Create what's called a Reality List — a specific, factual document of concrete examples of why the relationship didn't work. Include specific incidents, behavior patterns, direct quotes from arguments, and clear instances where your needs weren't met. Specificity matters because nostalgia trades in generalities and feelings, while your Reality List provides the details that nostalgia wants you to forget. Keep the list accessible and read it regularly, especially when nostalgia is strong.
Should I reach out to my ex when I miss them?
Implement a mandatory 24-hour waiting period before any contact attempt. During those 24 hours: read your Reality List documenting why the relationship ended, journal through what you're actually feeling and what you actually need, and write out what you would say without sending it. After 24 hours, ask yourself whether the contact is for a specific logistical purpose or about trying to get an emotional need met. If it's emotional, the answer is no contact — reaching out almost never gives you what you're actually looking for and resets your healing progress.

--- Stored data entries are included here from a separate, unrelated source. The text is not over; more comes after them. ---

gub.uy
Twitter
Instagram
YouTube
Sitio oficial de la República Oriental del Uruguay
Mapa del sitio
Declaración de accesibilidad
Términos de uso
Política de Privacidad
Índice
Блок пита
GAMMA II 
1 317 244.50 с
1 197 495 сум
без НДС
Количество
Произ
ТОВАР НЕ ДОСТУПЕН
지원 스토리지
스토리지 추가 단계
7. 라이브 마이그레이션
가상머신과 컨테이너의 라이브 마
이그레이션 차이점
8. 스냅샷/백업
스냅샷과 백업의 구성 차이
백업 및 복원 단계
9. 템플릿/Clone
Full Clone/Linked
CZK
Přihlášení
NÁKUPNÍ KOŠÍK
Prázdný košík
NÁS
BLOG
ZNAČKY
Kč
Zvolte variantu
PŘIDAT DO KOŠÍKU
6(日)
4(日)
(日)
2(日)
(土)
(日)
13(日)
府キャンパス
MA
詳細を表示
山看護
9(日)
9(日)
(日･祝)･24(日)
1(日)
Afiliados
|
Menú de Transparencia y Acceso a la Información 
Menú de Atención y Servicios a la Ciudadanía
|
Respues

How long does it take to stop missing your ex?
The timeline varies based on relationship length, attachment style, and whether you're actively processing or avoiding. The goal isn't to never think about your ex — that's unrealistic, especially early on. The goal is to stop actively seeking information about them and create enough distance that your thoughts about them become less frequent and less emotionally charged. Most people find that with consistent boundaries and active processing, the intensity reduces significantly within 3-6 months.
Why does nostalgia feel so powerful after a breakup?

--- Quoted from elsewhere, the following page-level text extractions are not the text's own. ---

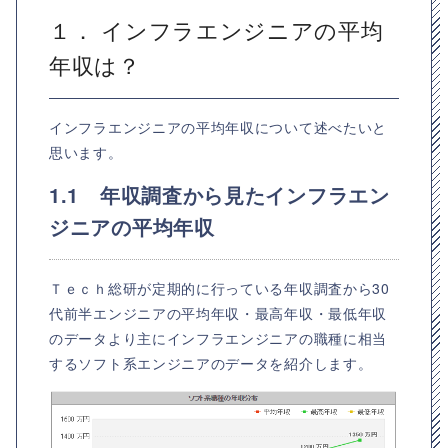
１． インフラエンジニアの平均
年収は？
インフラエンジニアの平均年収について述べたいと
思います。
1.1 年収調査から見たインフラエン
ジニアの平均年収
Ｔｅｃｈ総研が定期的に行っている年収調査から30
代前半エンジニアの平均年収・最高年収・最低年収
のデータより主にインフラエンジニアの職種に相当
するソフト系エンジニアのデータを紹介します。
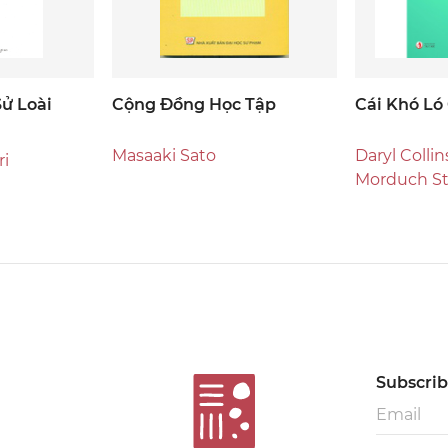
Sử Loài
Cộng Đồng Học Tập
Cái Khó Ló
Masaaki Sato
Daryl Colli
ri
Morduch St
Orlanda Ru
Subscribe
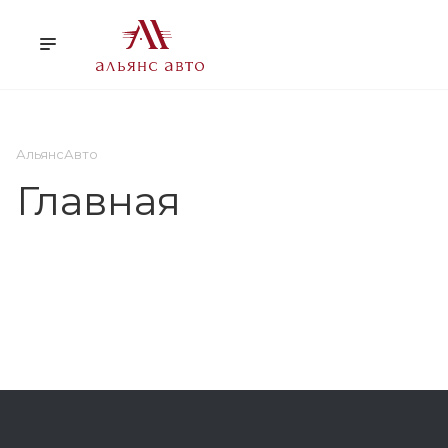
О НАС
УСЛУГИ
КЛ
АльянсАвто
Главная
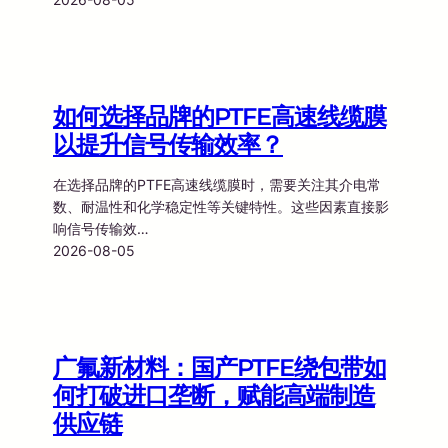
如何选择品牌的PTFE高速线缆膜
以提升信号传输效率？
在选择品牌的PTFE高速线缆膜时，需要关注其介电常
数、耐温性和化学稳定性等关键特性。这些因素直接影
响信号传输效…
2026-08-05
广氟新材料：国产PTFE绕包带如
何打破进口垄断，赋能高端制造
供应链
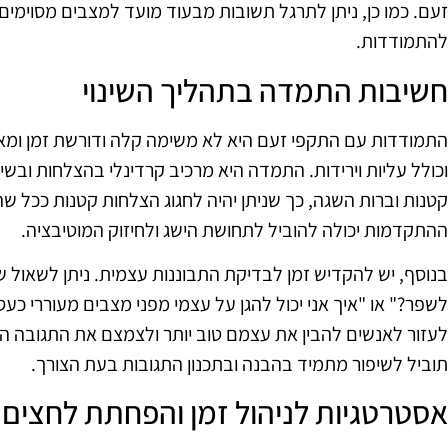
זעם. כמו כן, ניתן לתרגל תשובות מבעוד מועד למצבים מסוימים,
להתמודדות.
חשיבות התמדה בתהליך השינוי
התמודדות עם התקפי זעם היא לא משימה קלה ודורשת זמן ומאמץ
וכולל עליות וירידות. התמדה היא מרכיב קרדינלי בהצלחות ובשינו
קטנות וברות השגה, כך שניתן יהיה לחגוג הצלחות קטנות ככל
ההתקדמות יכולה להוביל לתחושת הישג ולחיזוק המוטיבציה.
בנוסף, יש להקדיש זמן לבדיקת התבוננות עצמית. ניתן לשאול שא
לשפר?" או "איך אני יכול להגן על עצמי מפני מצבים מעוררי כעס
לעזור לאנשים להבין את עצמם טוב יותר ולצמצם את התגובה
תוביל לשיפור מתמיד בהבנה ובתכנון התגובות בעת הצורך.
אסטרטגיות לניהול זמן והפחתת לחצים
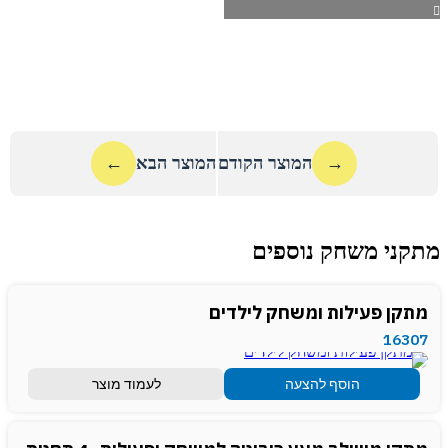
→
המוצר הקודם
המוצר הבא
←
מתקני משחק נוספים
מתקן פעילות ומשחק לילדים
16307
הוסף להצעה
לעמוד מוצר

After a breakup, your brain goes into withdrawal from bonding chemicals like dopamine, oxytocin, and serotonin. To manage this withdrawal, your brain starts craving the source of those chemicals — your ex. The fastest way to intensify that craving is to show you the memories most strongly associated with those chemical hits: the passionate moments, the inside jokes, the times you felt completely seen. Your brain conveniently leaves out the context that made those moments the exception rather than the rule.
What is a Reality List and how do I make one?

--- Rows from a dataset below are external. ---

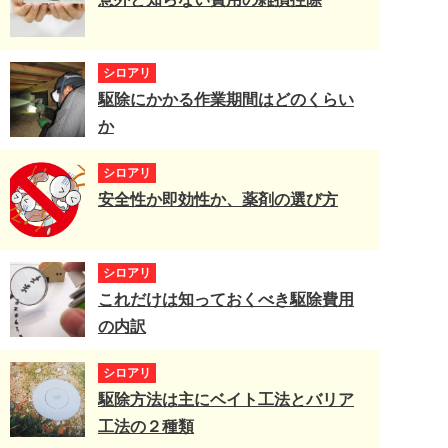
シロアリ
駆除にかかる作業期間はどのくらい
か
シロアリ
安全性か即効性か、薬剤の選び方
シロアリ
これだけは知っておくべき駆除費用
の内訳
シロアリ
駆除方法は主にベイト工法とバリア
工法の２種類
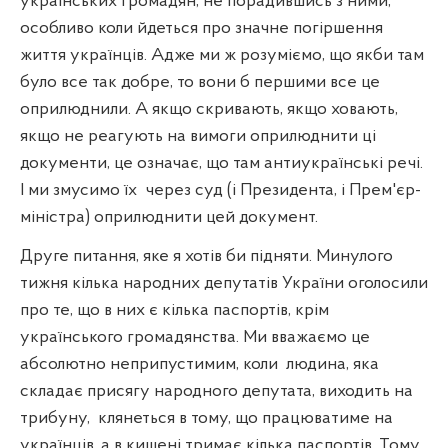
українських громадян, не порадившись з ними,
особливо коли йдеться про значне погіршення
життя українців. Адже ми ж розуміємо, що якби там
було все так добре, то вони б першими все це
оприлюднили. А якщо скривають, якщо ховають,
якщо не реагують на вимоги оприлюднити ці
документи, це означає, що там антиукраїнські речі.
І ми змусимо їх
через суд (і Президента, і Прем'єр-
міністра) оприлюднити цей документ.
Друге питання, яке я хотів би підняти. Минулого
тижня кілька народних депутатів
України оголосили
про те, що в них є кілька паспортів, крім
українського громадянства. Ми вважаємо це
абсолютно неприпустимим, коли
людина, яка
складає присягу народного депутата, виходить на
трибуну,
клянеться в тому, що працюватиме на
українців, а в кишені тримає кілька паспортів. Тому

A Reality List is a specific, factual record of why your relationship didn't work — different from venting or listing your ex's flaws. Include concrete examples: specific behavior patterns with dates, direct quotes from hurtful conversations, clear instances where boundaries weren't respected, and fundamental incompatibilities. Write at least 10 specific examples. The more specific you are, the more powerful the tool becomes as a counterbalance to nostalgia's vague positive glow.
Is it normal to miss an ex who treated you badly?
Yes — and it doesn't mean you're weak or that you should go back. Missing someone who treated you badly happens because your brain's Fading Affect Bias dulls the pain of bad memories faster than good ones, creating a distorted highlight reel. Your brain is also in chemical withdrawal from the bonding neurochemicals associated with the relationship. Missing someone is a symptom of your brain trying to self-soothe, not reliable information about whether you should be with them.
Conclusion
Missing your ex through the lens of nostalgia is one of the most painful and confusing parts of breakup recovery. Your brain is literally working against your healing by showing you an edited version of the past that makes moving forward feel like a mistake. But understanding why this happens—understanding the biological and psychological mechanisms behind selective memory and sensory triggers—gives you power over it. Nostalgia isn't truth. It's not a sign you made the wrong choice. It's just your brain trying to self-soothe in the only way it knows how right now. As you build new sources of comfort, connection, and joy, and as you allow time to weaken those old neural pathways, the nostalgia will lose its grip. The memories will still exist, but they'll stop feeling like commands to return to the past. You'll be able to remember the good moments without forgetting the reasons you left. And that's when you know you're truly healing.